Por: Gerald Rodríguez. N
Quizás, y sin temor a equivocarme, me atreveré a confirmar que la última versión de la realidad fue llamada Jorge Luis Borges. Sí, hablo de ese mismo hombre a quién le ha faltado más vida para vivir, vida y muerte le han faltado harto a ese hombre que nos enseñó que la realidad era más que una simple ilusión, esa indigencia que era su vida, que no le valió más que las minucias elegantes que nos dejó en aquellos estudios muy luminosos más que mil estrellas, que en cada escrito nos valió tremenda elucidación del arte narrativo y de la magia.
Aquel Jorge Luis Borges dedicó parte de su vida, al igual que a escribir cuento y poesía, a detallarnos informes reticentes y dolidos de algunos caracteres de nuestro ser que no eran tan gloriosos, pero que al final también lo eran como el de Melville, Shakespeare, Whitman, Joyce, Kafka, etc., para retratarnos hacia esa postulación de la realidad donde eran otros, o quizás iguales, pero que somos idénticos a ellos, a esos espíritus impostergables. Borges tuvo tal osada tarea de decirnos que todos éramos iguales, porque nuestras imposibilidades son precarias al no querer aceptarlo, Borges quiso demostrar que nuestra semejanza con la ficción y con la literatura no era el charro ejercicio de la invectiva, porque la vindicación de la falsa realidad no era la vindicación de la falsa ficción, sino que siempre serán falsos ejercicios de anacronismo que no restituirán nuestro tan semejante pasado. Borges era una de esas almas complicadas de afición incrédula, que operaba y divagaba siempre con el pasado y con el tiempo, con la posibilidad de llevarnos a habitar por el mundo al cual siempre hemos pertenecido y nos negamos a regresar. Jorge Luis Borges fue ese profeta de la imprescindible identidad intitulada, de las invenciones retóricas al cual dedicó vida y muerte a descifrarlas para luego reír y llorar por ellas, persistiendo en las tantas dificultades teológicas sobre el tiempo. Dios no lo simpatizaba. Al final Borges nunca nos ha negado el fervor de sus temas, aquel helenista adivinatorio, aquel que se deploraba por no haber dedicado más su vida que a destacar numerosas invenciones retóricas, Jorge Luis Borges quien sin pensar hizo que las primeras letras pasaran a ser segundas desde su indigencia laboriosa, su amor a la literatura era más grande que le de los dioses a los hombres.
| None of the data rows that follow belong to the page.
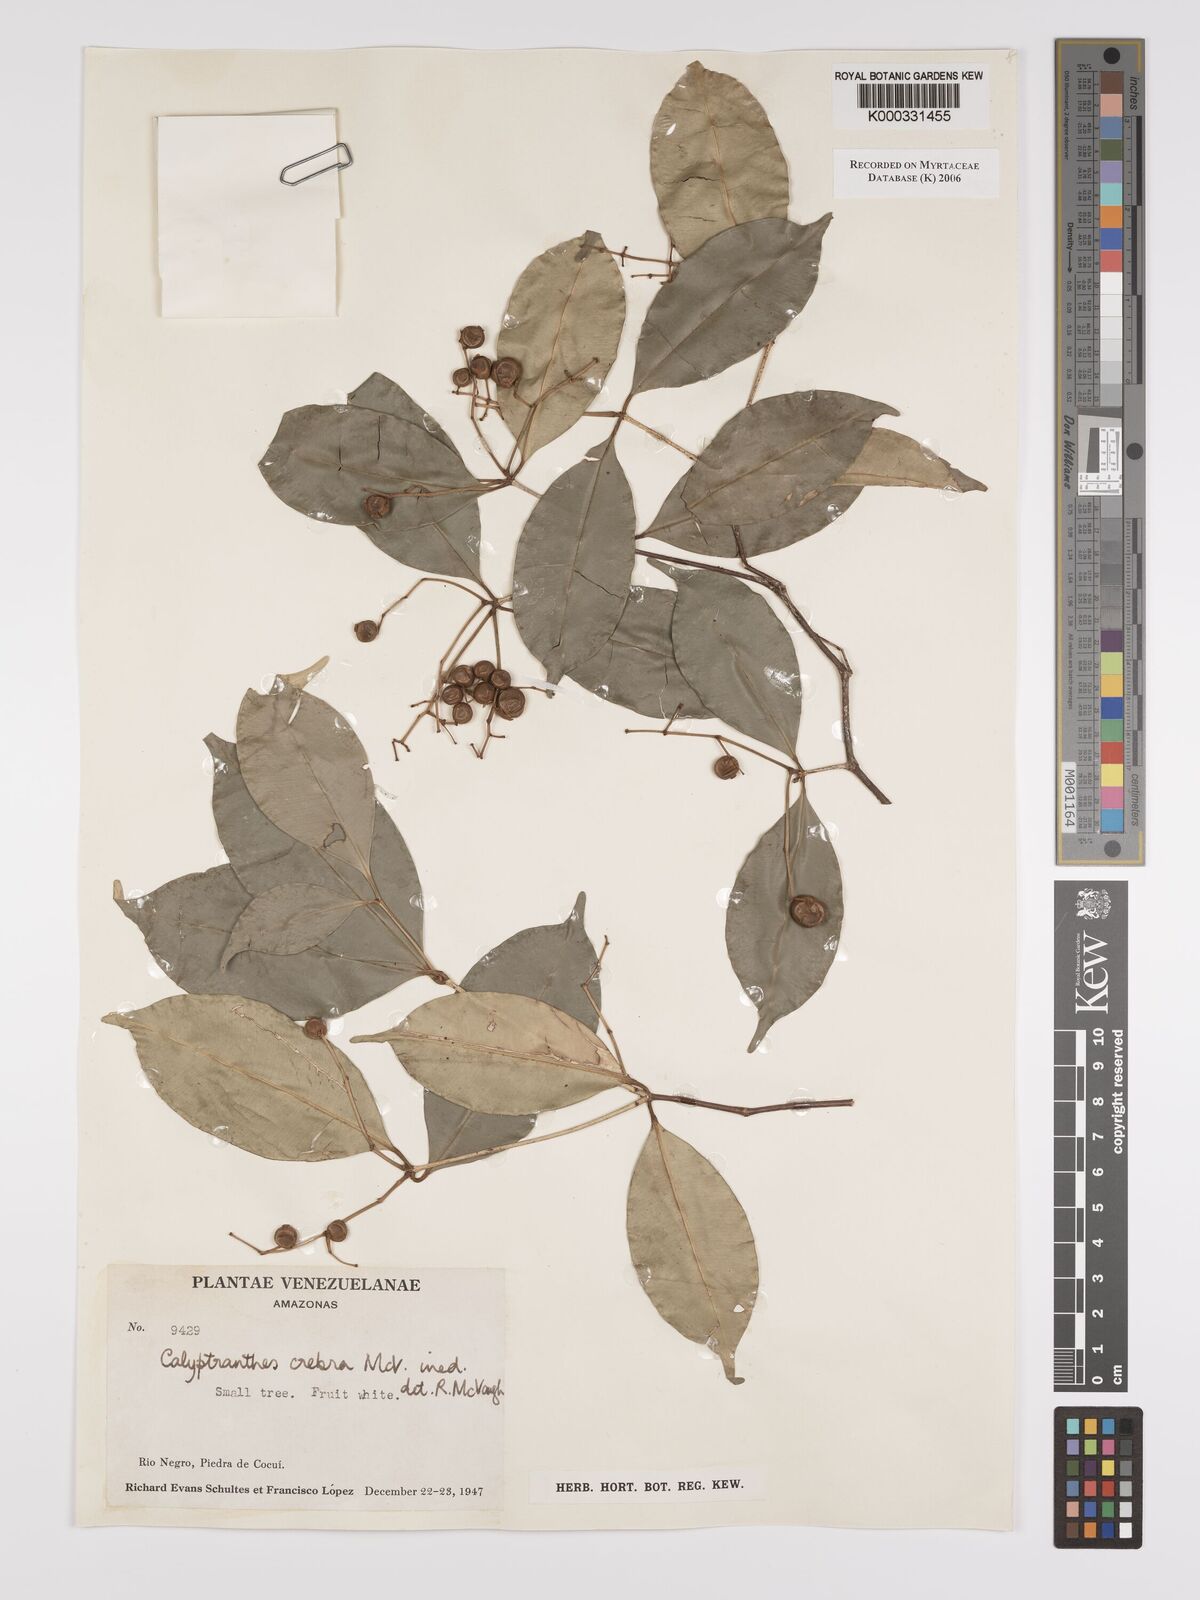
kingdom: Plantae
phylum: Tracheophyta
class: Magnoliopsida
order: Myrtales
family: Myrtaceae
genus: Calyptranthes
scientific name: Calyptranthes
La vida se le ha ido en rehacer las obras que nunca fueron impresas, Borges apasionado de las especulaciones, nunca deja de mostrarnos a través de esa prosa dubitativa y conversada las dimensiones de la vida, que se mete a inventar de todo, que sabe e ignora de todo, que duda de todo y sueña de todo. Borges es esa última realidad que me atrevo a decir que es él, que también es esa última dimensión del sueño y el goce por la verdad que no es verdad en este mundo, pero que en la ficción es más que ella, es toda la verdad con que inventó el mundo real, el mundo donde parecemos movernos, y que, con observación elemental, es y seguirá siendo una sabiduría permisible que se funda en Jorge Luis Borges, que también fue esa vida en profundidad, que bajo la condición indigente de nuestra letra castellana, y que con toda esa capacidad de atraer, le habían producido ganas de inventar una nueva lengua donde nunca hubieran letras más bellas que la que mostraría la más hermosa vida literaria.